But Thomas, one of the twelve, called Didymus, was not with them when Jesus came. The other disciples therefore said unto him, We have seen the Lord. But he said unto them, Except I shall see in his hands the print of the nails, and put my finger into the print of the nails, and thrust my hand into his side, I will not believe. — John 20 : 24–25
This story appeals to me because it presents a small vignette on doubt and questioning. Despite being embedded in the cult of Jesus, Thomas refuses to believe in Jesus’s resurrection without evidence: he insists on his own physical reality and questions the views of his closest friends. This questioning seems to me to be an important part of how one might approach the world and live in it.
I have previously set out to write music with literary or philosophical grains of inspiration despite the impossibility of establishing a direct correlation for the listener between a performed musical experience and the myriad connotations made and thoughtways taken during the writing process. To adapt Gaston Bachelard’s analysis of the poet and their image to the composer and their material: ‘The composer does not confer the past of their material upon me, and yet their material immediately takes root in me. Materials excite us — afterwards — but they are not the phenomena of an excitement’ (The Poetics of Space, 1969, p.xvii).
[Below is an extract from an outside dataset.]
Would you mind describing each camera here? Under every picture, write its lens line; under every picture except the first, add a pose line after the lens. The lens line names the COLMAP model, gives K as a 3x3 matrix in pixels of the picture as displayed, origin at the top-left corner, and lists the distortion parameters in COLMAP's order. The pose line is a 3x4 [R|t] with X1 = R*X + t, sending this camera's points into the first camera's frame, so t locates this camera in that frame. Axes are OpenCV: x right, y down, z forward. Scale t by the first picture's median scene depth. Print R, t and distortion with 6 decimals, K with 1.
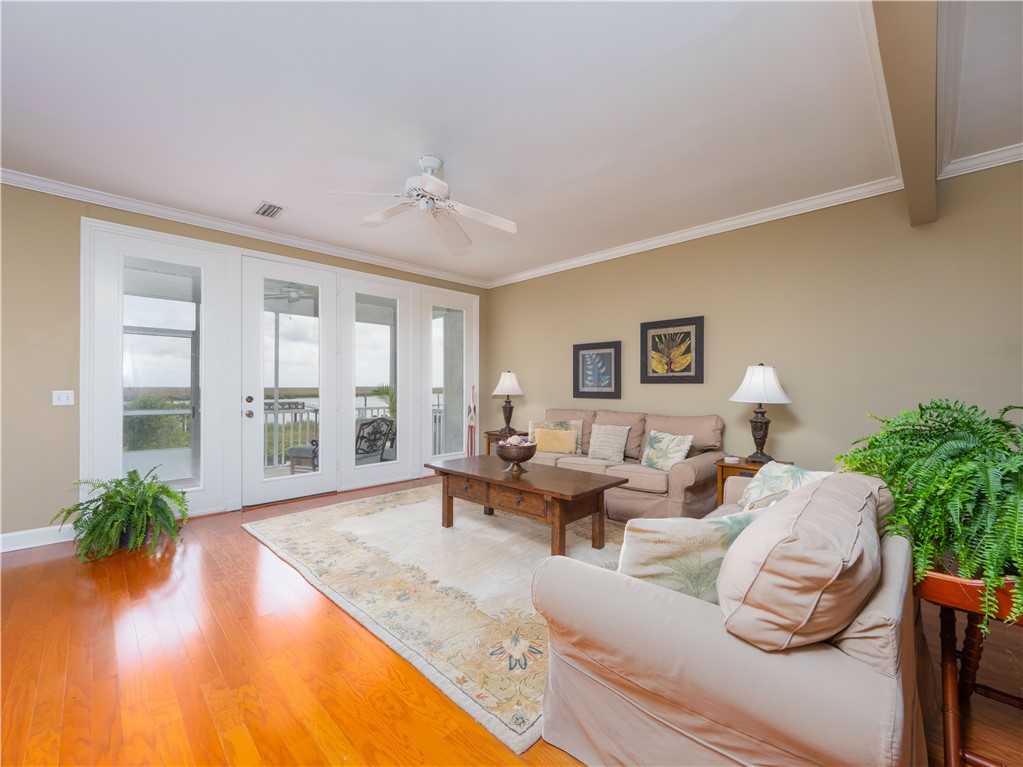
lens RADIAL K [[427.4, 0, 511.4], [0, 427.4, 385.3], [0, 0, 1]] dist [-0.003040, -0.000069]
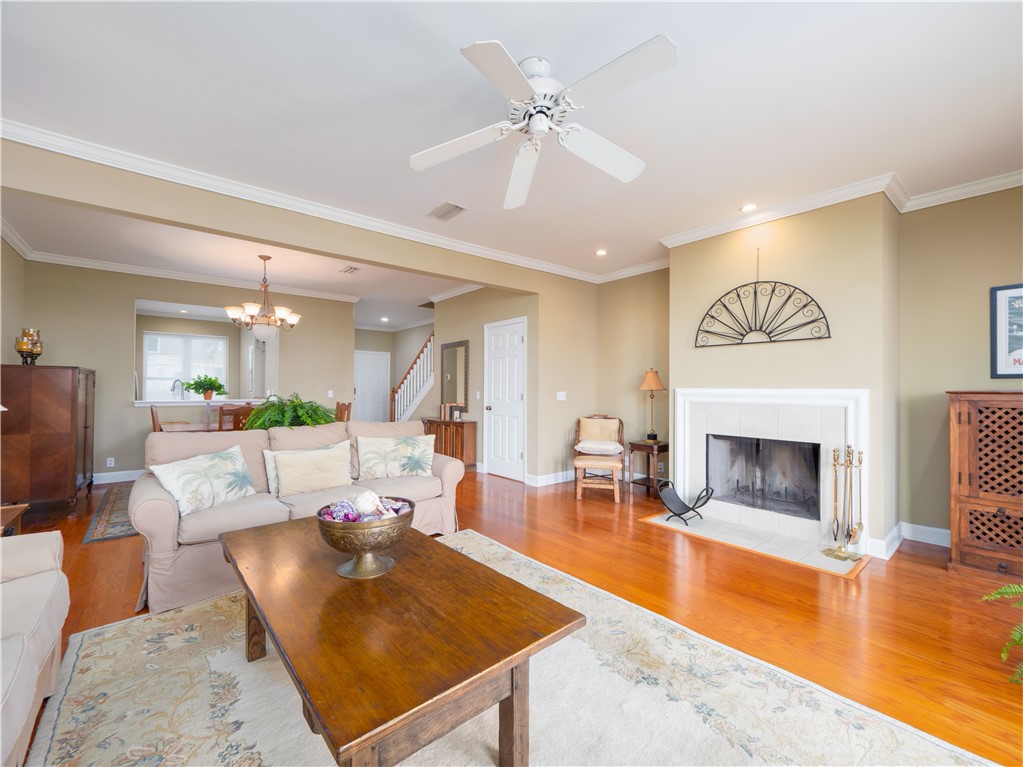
lens RADIAL K [[427.4, 0, 509.9], [0, 427.4, 385.4], [0, 0, 1]] dist [-0.003040, -0.000069]
pose [[-0.996169, -0.000927, 0.087439, -0.193615], [-0.001596, 0.999970, -0.007590, -0.002420], [-0.087430, -0.007701, -0.996141, 1.511901]]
I am not sure I can entirely say why this has proved a fruitful paradox to pursue for me, but given the impossibility inherent in it, I might compare the writing process to running towards a place that does not exist, and that which results — the music — to the dust thrown into the air by my heels.
The Incredulity of St Thomas was written for performance by the Talea Ensemble at the Harvard Summer Composition Institute, August 2012. I am grateful to the Solti Foundation for supporting my participation in this project.